YOUR OBJECTIVE
Set down all of the records exactly.

- - - -

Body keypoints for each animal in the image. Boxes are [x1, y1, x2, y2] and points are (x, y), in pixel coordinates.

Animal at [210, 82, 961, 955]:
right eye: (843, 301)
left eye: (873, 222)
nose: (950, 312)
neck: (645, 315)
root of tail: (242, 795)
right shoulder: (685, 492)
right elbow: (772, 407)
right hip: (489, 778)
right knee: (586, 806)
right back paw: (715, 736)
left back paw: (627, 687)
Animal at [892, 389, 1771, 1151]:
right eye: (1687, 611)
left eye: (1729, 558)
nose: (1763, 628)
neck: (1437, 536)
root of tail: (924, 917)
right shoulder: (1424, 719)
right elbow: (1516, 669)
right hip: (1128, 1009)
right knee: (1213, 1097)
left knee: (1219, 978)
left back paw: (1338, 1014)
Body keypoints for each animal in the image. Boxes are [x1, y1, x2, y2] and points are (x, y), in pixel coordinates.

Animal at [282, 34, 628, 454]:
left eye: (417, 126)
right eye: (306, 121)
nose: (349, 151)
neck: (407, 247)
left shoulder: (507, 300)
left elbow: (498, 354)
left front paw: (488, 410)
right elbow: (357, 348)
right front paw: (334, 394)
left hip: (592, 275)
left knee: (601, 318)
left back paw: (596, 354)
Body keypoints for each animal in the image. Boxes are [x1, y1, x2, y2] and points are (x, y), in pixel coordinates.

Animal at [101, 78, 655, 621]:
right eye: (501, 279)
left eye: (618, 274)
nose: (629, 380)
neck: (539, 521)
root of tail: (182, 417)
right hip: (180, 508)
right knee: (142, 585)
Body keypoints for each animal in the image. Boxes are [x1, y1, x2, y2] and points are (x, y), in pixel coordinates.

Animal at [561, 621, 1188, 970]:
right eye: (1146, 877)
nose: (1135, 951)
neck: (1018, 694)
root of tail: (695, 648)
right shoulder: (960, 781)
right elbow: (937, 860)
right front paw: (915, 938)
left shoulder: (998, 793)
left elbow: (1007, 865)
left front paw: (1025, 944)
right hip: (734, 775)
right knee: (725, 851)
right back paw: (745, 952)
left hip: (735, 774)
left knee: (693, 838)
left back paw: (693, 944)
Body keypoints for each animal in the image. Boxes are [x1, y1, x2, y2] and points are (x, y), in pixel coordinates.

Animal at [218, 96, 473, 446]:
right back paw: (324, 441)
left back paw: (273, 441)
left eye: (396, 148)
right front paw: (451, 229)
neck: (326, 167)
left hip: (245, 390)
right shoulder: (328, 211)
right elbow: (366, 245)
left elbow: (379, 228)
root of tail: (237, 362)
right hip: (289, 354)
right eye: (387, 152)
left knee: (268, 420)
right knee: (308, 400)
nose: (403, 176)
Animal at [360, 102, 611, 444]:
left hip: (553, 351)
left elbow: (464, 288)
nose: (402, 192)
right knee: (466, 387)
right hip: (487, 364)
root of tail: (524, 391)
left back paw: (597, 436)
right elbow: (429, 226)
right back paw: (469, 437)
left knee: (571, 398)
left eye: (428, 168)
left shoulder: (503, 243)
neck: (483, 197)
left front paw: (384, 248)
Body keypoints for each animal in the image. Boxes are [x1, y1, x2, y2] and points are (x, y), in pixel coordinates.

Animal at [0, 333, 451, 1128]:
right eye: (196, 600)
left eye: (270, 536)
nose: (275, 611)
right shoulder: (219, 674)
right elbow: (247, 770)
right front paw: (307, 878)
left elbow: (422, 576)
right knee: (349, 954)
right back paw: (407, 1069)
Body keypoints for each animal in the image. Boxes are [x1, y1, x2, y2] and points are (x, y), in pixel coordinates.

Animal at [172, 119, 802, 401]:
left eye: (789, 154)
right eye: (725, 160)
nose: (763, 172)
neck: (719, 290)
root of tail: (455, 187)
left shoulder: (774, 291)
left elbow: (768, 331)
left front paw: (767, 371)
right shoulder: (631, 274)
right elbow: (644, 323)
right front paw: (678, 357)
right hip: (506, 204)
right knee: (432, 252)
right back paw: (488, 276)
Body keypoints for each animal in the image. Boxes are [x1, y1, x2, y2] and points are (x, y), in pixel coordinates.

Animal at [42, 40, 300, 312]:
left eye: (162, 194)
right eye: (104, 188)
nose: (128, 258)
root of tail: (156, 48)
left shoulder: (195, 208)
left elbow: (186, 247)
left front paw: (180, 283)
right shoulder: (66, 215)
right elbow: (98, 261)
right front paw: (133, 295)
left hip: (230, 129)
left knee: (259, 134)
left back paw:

- - - -

WRITTEN REPLY
Body keypoints for each animal in the image. Boxes are [x1, y1, x2, y2] and points are (x, y), in pixel coordinates.

Animal at [210, 82, 961, 955]:
right eye: (843, 301)
left eye: (873, 222)
nose: (950, 312)
neck: (645, 315)
root of tail: (242, 795)
right shoulder: (685, 492)
right elbow: (772, 407)
right hip: (489, 778)
right knee: (586, 806)
right back paw: (715, 736)
left back paw: (627, 687)
Animal at [892, 389, 1771, 1151]:
right eye: (1687, 611)
left eye: (1729, 558)
nose: (1763, 628)
neck: (1437, 536)
root of tail: (924, 917)
right shoulder: (1424, 719)
right elbow: (1516, 669)
right hip: (1128, 1009)
right knee: (1213, 1097)
left knee: (1219, 978)
left back paw: (1338, 1014)
Body keypoints for each animal in the image. Boxes are [x1, y1, x2, y2] and points are (x, y), in pixel coordinates.

Animal at [282, 34, 628, 454]:
left eye: (417, 126)
right eye: (306, 121)
nose: (349, 151)
neck: (407, 247)
left shoulder: (507, 300)
left elbow: (498, 354)
left front paw: (488, 410)
right elbow: (357, 348)
right front paw: (334, 394)
left hip: (592, 275)
left knee: (601, 318)
left back paw: (596, 354)
Body keypoints for each animal in the image. Boxes are [x1, y1, x2, y2] and points are (x, y), in pixel coordinates.

Animal at [101, 78, 655, 621]:
right eye: (501, 279)
left eye: (618, 274)
nose: (629, 380)
neck: (539, 521)
root of tail: (182, 417)
right hip: (180, 508)
right knee: (142, 585)
Body keypoints for each animal in the image. Boxes are [x1, y1, x2, y2] and points are (x, y), in pixel coordinates.

Animal at [561, 621, 1188, 970]:
right eye: (1146, 877)
nose: (1135, 951)
neck: (1018, 694)
root of tail: (695, 648)
right shoulder: (960, 781)
right elbow: (937, 860)
right front paw: (915, 938)
left shoulder: (998, 793)
left elbow: (1007, 865)
left front paw: (1025, 944)
right hip: (734, 775)
right knee: (725, 851)
right back paw: (745, 952)
left hip: (735, 774)
left knee: (693, 838)
left back paw: (693, 944)
Body keypoints for each animal in the image. Boxes are [x1, y1, x2, y2] and points are (x, y), in pixel coordinates.

Animal at [218, 96, 473, 446]:
right back paw: (324, 441)
left back paw: (273, 441)
left eye: (396, 148)
right front paw: (451, 229)
neck: (326, 167)
left hip: (245, 390)
right shoulder: (328, 211)
right elbow: (366, 245)
left elbow: (379, 228)
root of tail: (237, 362)
right hip: (289, 354)
right eye: (387, 152)
left knee: (268, 420)
right knee: (308, 400)
nose: (403, 176)
Animal at [360, 102, 611, 444]:
left hip: (553, 351)
left elbow: (464, 288)
nose: (402, 192)
right knee: (466, 387)
right hip: (487, 364)
root of tail: (524, 391)
left back paw: (597, 436)
right elbow: (429, 226)
right back paw: (469, 437)
left knee: (571, 398)
left eye: (428, 168)
left shoulder: (503, 243)
neck: (483, 197)
left front paw: (384, 248)
Body keypoints for each animal in the image. Boxes are [x1, y1, x2, y2] and points are (x, y), in pixel coordinates.

Animal at [0, 333, 451, 1128]:
right eye: (196, 600)
left eye: (270, 536)
nose: (275, 611)
right shoulder: (219, 674)
right elbow: (247, 770)
right front paw: (307, 878)
left elbow: (422, 576)
right knee: (349, 954)
right back paw: (407, 1069)
Body keypoints for each animal in the image. Boxes are [x1, y1, x2, y2] and points are (x, y), in pixel coordinates.

Animal at [172, 119, 802, 401]:
left eye: (789, 154)
right eye: (725, 160)
nose: (763, 172)
neck: (719, 290)
root of tail: (455, 187)
left shoulder: (774, 291)
left elbow: (768, 331)
left front paw: (767, 371)
right shoulder: (631, 274)
right elbow: (644, 323)
right front paw: (678, 357)
right hip: (506, 204)
right knee: (432, 252)
right back paw: (488, 276)
Body keypoints for each animal in the image. Boxes are [x1, y1, x2, y2] and points are (x, y), in pixel coordinates.

Animal at [42, 40, 300, 312]:
left eye: (162, 194)
right eye: (104, 188)
nose: (128, 258)
root of tail: (156, 48)
left shoulder: (195, 208)
left elbow: (186, 247)
left front paw: (180, 283)
right shoulder: (66, 215)
right elbow: (98, 261)
right front paw: (133, 295)
left hip: (230, 129)
left knee: (259, 134)
left back paw:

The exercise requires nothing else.